Local community needs for obstetric care trump financial viability and staffing challenges at rural hospitals, according to a national survey in JAMA Health Forum.
Local community needs for obstetric care trump financial viability and staffing challenges at rural hospitals, according to a national survey in JAMA Health Forum.
“Rural hospitals and rural obstetric units have been closing at alarming rates over the last decade,” said study team member Lindsay Admon, MD, MSc, an assistant professor of ob-gyn at the University of Michigan in Ann Arbor. “Rural communities that have lost local access to obstetric care face reduced access to prenatal care and higher rates of preterm birth.”
Safely maintaining access to obstetric care is a clinical and policy priority, according to Admon. “We sought to understand rural hospital perspectives on criteria for maintaining safe provision of obstetric care,” she said of her work on the survey.
The investigators used the American Hospital Association Annual Survey to identify a national sample of rural hospitals that provided obstetric services in 2021. Obstetric unit managers or administrators at 93 rural hospitals with obstetric services were surveyed between March and August of 2021.
Of the hospitals in the study sample, 35.5% were critical access hospitals and 64.5% were located in micropolitan rural counties.
Overall, the hospitals had a median average daily census of 22 total inpatients. Half (52.2%) of hospitals reported a decline in births over the past 3 years and a median of 274 births in 2019.
Respondents reported that the minimum number of annual births needed to safely provide obstetric care was 200, which was the same number of births needed to ensure financial stability.
“A full 40% of participants reported they did not have enough births annually to breakeven financially, yet they continue to offer obstetric services,” Admon told Contemporary OB/GYN®.
When making decisions about maintaining obstetric care, 64.6% of hospitals cited meeting local community needs as their highest priority, compared to 16.5% that listed financial considerations and 12.7% that considered staffing as the most important factor.
Overall, 25% of hospitals were unsure they would continue providing obstetrics, or they expected to stop offering the service.
“Many rural hospitals continue to operate obstetric units, despite operating at a financial loss,” Admon said. “It is likely that the availability of rural obstetric care will continue to decline in coming years, and that this will exacerbate longstanding rural maternal and child health disparities.”
Rural hospitals that lack obstetric units often have births that occur in their emergency departments—along with unanticipated adverse birth outcomes, delays in urgent transport—and report the need for additional resources for emergency obstetrics.
Admon noted that urgent policy solutions are needed to continue the safe provision of obstetric care in rural America.

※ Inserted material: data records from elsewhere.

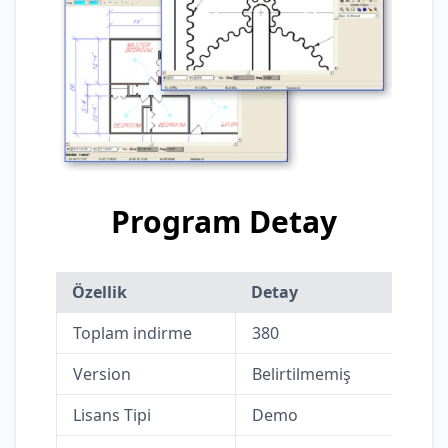
Program Detay
Özellik
Detay
Toplam indirme
380
Version
Belirtilmemiş
Lisans Tipi
Demo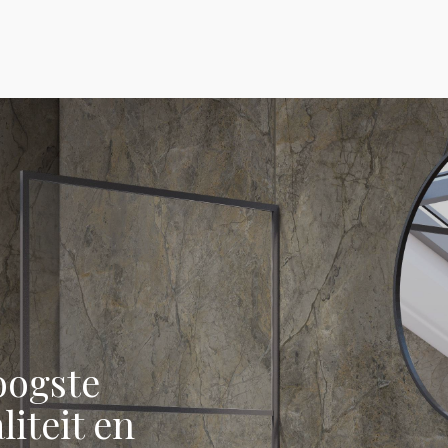
oogste
iteit en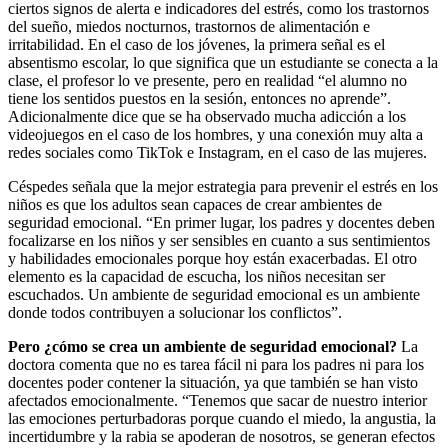
ciertos signos de alerta e indicadores del estrés, como los trastornos
del sueño, miedos nocturnos, trastornos de alimentación e
irritabilidad. En el caso de los jóvenes, la primera señal es el
absentismo escolar, lo que significa que un estudiante se conecta a la
clase, el profesor lo ve presente, pero en realidad “el alumno no
tiene los sentidos puestos en la sesión, entonces no aprende”.
Adicionalmente dice que se ha observado mucha adicción a los
videojuegos en el caso de los hombres, y una conexión muy alta a
redes sociales como TikTok e Instagram, en el caso de las mujeres.
Céspedes señala que la mejor estrategia para prevenir el estrés en los
niños es que los adultos sean capaces de crear ambientes de
seguridad emocional. “En primer lugar, los padres y docentes deben
focalizarse en los niños y ser sensibles en cuanto a sus sentimientos
y habilidades emocionales porque hoy están exacerbadas. El otro
elemento es la capacidad de escucha, los niños necesitan ser
escuchados. Un ambiente de seguridad emocional es un ambiente
donde todos contribuyen a solucionar los conflictos”.
Pero ¿cómo se crea un ambiente de seguridad emocional?
La
doctora comenta que no es tarea fácil ni para los padres ni para los
docentes poder contener la situación, ya que también se han visto
afectados emocionalmente. “Tenemos que sacar de nuestro interior
las emociones perturbadoras porque cuando el miedo, la angustia, la
incertidumbre y la rabia se apoderan de nosotros, se generan efectos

“To support rural hospitals in continuing to safely provide obstetric services, attention to financing of maternity care ought to include discussion of low-volume adjustments,” she said.
Medicaid is a major lever for policy change because its programs fund more than half of rural births. “Hence, Medicaid payment policies and reimbursement rates play a key role in the financial viability of rural obstetric care,” Admon said. “However, Medicaid pays substantially lower rates for childbirth than commercial insurance.”

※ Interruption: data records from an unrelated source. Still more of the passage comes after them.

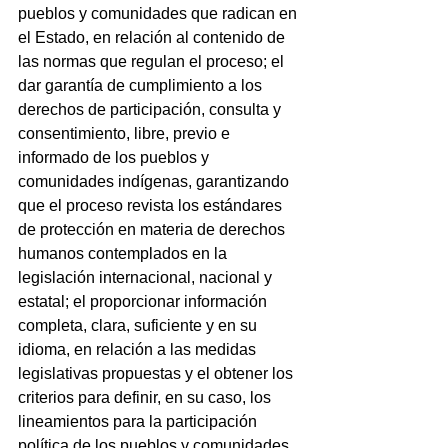
pueblos y comunidades que radican en 
el Estado, en relación al contenido de 
las normas que regulan el proceso; el 
dar garantía de cumplimiento a los 
derechos de participación, consulta y 
consentimiento, libre, previo e 
informado de los pueblos y 
comunidades indígenas, garantizando 
que el proceso revista los estándares 
de protección en materia de derechos 
humanos contemplados en la 
legislación internacional, nacional y 
estatal; el proporcionar información 
completa, clara, suficiente y en su 
idioma, en relación a las medidas 
legislativas propuestas y el obtener los 
criterios para definir, en su caso, los 
lineamientos para la participación 
política de los pueblos y comunidades 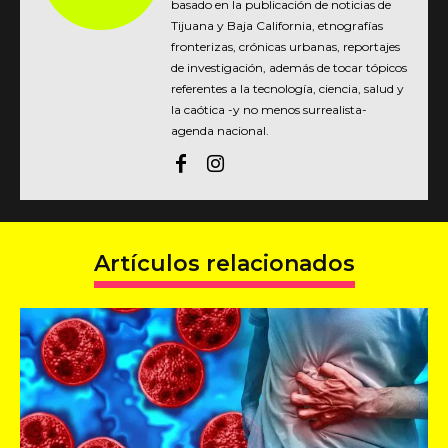
basado en la publicación de noticias de
Tijuana y Baja California, etnografías
fronterizas, crónicas urbanas, reportajes
de investigación, además de tocar tópicos
referentes a la tecnología, ciencia, salud y
la caótica -y no menos surrealista-
agenda nacional.
Artículos relacionados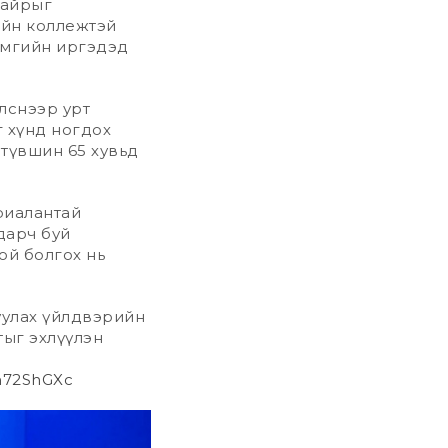
байрыг
ийн коллежтэй
ймгийн иргэдэд
лснээр урт
г хүнд ногдох
түвшин 65 хувьд
ариалантай
дарч буй
ой болгох нь
уулах үйлдвэрийн
тыг эхлүүлэн
m72ShGXc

Furthermore, pregnant Medicaid beneficiaries living in rural areas are less likely than those who are privately insured to give birth at an urban hospital or at a hospital with neonatal intensive care.
Rural representation in policy decision-making bodies is crucial for providing the distinct perspective of rural residents, communities and healthcare delivery systems, according to Admon. “This will help ensure that policy changes and safety resources are relevant and useful in rural settings,” she said.